WoW players are looking rather displeased at the latest patch. Image via Blizzard Entertainment.
I’ve seen it many times over the last few expansions. Blizzard will launch a patch, and something will be colossally broken with it. Whether that’s the bugs of failing to start the Legion Remix stuff, or some other laggy or otherwise busted launch day content for its recent expansions. But apparently, this recent Midnight patch was so bad that they had to apologize for it.
Blizzard issues apology for broken Midnight patch launch
WoW devs posted onto social media in the early hours of the UK morning to say how sorry they are about the patch.

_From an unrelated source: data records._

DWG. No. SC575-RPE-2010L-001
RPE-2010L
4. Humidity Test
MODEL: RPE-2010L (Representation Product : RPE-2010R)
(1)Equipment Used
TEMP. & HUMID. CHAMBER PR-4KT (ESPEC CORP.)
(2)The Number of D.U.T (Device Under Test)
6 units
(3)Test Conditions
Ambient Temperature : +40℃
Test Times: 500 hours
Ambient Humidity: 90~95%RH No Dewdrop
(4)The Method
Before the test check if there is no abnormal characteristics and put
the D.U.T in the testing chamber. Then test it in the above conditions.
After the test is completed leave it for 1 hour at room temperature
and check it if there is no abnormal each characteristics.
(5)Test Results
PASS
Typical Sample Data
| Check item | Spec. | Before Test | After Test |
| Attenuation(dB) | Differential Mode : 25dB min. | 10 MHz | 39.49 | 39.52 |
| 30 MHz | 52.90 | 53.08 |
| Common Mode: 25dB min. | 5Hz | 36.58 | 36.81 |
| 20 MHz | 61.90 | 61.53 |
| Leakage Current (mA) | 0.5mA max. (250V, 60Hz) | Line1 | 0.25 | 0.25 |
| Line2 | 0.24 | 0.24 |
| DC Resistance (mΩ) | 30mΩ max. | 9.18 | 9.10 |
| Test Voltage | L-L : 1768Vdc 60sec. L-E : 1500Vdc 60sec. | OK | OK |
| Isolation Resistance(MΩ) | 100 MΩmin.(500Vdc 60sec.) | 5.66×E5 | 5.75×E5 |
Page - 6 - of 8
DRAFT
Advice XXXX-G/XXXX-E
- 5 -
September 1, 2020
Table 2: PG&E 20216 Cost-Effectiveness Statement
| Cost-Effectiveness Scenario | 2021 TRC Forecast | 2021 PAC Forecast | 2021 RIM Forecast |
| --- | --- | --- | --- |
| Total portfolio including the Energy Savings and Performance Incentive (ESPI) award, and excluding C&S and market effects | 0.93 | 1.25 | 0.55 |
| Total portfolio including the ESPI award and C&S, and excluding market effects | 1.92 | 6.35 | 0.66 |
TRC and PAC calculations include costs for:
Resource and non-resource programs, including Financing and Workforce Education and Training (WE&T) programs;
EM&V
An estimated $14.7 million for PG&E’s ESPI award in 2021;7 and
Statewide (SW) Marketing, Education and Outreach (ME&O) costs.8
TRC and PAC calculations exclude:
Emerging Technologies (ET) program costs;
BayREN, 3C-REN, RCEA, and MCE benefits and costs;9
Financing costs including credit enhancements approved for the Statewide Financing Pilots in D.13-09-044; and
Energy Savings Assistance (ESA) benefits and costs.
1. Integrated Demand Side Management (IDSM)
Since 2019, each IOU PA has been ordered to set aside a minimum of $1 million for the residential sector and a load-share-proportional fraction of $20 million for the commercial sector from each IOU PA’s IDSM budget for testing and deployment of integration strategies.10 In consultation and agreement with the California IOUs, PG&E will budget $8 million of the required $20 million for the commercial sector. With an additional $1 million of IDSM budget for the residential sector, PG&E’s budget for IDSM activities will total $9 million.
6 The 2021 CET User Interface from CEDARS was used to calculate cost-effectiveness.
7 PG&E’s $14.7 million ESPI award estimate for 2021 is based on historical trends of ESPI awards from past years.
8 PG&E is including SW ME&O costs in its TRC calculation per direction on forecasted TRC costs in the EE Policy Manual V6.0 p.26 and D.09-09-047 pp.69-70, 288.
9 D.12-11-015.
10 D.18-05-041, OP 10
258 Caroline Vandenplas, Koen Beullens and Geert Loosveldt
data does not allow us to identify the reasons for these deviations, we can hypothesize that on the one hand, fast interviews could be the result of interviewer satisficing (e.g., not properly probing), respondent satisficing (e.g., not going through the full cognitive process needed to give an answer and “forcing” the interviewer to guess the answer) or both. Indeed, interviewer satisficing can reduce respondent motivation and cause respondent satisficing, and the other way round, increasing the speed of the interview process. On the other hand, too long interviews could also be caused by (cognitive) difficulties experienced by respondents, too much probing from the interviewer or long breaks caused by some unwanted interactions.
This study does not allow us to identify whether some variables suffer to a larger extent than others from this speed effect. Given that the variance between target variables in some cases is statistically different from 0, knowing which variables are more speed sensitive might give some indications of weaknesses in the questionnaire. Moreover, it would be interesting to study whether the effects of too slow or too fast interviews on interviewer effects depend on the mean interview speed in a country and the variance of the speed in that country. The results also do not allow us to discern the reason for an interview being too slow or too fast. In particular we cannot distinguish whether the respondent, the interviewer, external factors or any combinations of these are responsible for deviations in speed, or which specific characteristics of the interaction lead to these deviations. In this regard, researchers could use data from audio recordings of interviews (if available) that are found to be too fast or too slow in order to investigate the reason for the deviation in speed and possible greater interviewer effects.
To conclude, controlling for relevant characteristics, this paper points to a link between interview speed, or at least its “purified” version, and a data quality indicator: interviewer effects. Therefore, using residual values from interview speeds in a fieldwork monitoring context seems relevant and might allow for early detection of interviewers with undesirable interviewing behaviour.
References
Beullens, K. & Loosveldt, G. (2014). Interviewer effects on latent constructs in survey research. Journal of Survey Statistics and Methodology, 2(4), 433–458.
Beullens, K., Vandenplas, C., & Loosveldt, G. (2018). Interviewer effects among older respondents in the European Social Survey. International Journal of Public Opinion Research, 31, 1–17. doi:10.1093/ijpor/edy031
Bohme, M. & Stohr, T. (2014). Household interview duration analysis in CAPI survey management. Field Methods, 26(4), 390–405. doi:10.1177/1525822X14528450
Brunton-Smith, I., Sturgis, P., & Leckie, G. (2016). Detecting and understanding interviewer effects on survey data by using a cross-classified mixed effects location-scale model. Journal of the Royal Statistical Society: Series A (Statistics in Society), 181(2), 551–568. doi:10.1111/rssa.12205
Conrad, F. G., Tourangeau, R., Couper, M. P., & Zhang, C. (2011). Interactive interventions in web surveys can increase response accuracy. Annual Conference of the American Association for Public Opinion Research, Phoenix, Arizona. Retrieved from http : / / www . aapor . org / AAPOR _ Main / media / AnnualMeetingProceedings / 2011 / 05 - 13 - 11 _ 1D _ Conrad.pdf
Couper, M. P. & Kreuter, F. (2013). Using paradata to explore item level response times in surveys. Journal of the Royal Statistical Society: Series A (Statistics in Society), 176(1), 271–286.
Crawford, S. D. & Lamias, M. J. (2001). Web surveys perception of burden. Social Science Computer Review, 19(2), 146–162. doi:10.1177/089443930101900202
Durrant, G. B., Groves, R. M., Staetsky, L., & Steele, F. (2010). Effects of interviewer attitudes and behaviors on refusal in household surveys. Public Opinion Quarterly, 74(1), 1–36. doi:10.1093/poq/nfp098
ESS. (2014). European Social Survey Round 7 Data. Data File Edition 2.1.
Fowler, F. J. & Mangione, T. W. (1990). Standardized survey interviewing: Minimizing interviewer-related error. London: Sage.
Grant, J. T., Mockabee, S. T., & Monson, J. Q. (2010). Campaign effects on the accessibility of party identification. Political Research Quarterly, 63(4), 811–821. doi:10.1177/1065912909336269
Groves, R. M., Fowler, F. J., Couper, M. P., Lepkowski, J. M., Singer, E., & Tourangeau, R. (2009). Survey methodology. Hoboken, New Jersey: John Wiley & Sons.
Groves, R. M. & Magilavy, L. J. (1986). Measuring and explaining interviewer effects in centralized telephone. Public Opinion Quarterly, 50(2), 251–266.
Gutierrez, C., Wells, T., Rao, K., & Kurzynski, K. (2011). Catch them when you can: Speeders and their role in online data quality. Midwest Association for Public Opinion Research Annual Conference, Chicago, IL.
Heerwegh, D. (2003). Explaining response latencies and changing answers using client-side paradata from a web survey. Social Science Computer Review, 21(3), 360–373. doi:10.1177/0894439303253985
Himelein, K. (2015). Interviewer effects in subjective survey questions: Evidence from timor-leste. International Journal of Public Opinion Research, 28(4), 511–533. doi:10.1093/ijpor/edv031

Like a sketch from South Park’s BP episode (at least that’s how I envision it).
The apology came with a hotfix patch note addressing a ton of bugs about the game. Many are class related, which, if you’re curious, you can read all the major fixes they did since the patch went live. There’s also countless bugs with the new prop hunt game mode, with hunters becoming unmerciful destroyers of props through a class interaction completely breaking the mode via its hunter tracking niche. Then a bunch of other silly things on top of it.
Players noticed the quality issues during PTR testing
Over the last few days, we’ve seen many Reddit threads pop up talking about quality. There was even this one long post from a warlock player who reported countless bugs for his class during PTR testing. Only for him to find none got fixed come launch, and his class was unsurprisingly broke on patch day.
Blizzard says it is learning lessons from its launch day experience and how bad it was. So chances are they want to do something about it. But it’s kinda become a common occurrence for many players at this point.
I remember watching a Bellular video a year ago now and it covered how bad the previous expansion’s .5 patches were.
Seems like it’s the same thing again for Blizzard.
Perhaps the expansion comes down to its quality being a bit of a mess with the abundance of content it’s making. Throw in its strong content cadence, and players are getting a lot of things relatively fast. Add on top that Midnight seems to be a strong pivot with Metzen joining, and frankly, it’s easy to imagine why the live WoW team could be struggling to deliver quality patches, given all the things going on.
The answer simply is to slow it down and spend more time making deliverable content that works. No need to make these .5 patches drop as close to the main season patches, given that many players are still progressing Keys, PvP season, and the two raids themselves in Season 1.
Also, it’s best not to drop broken content, then raise sub prices for the UK and other LATAM nations while this is the patch that you’re currently dealing with. It adds some extra sting to the wounds.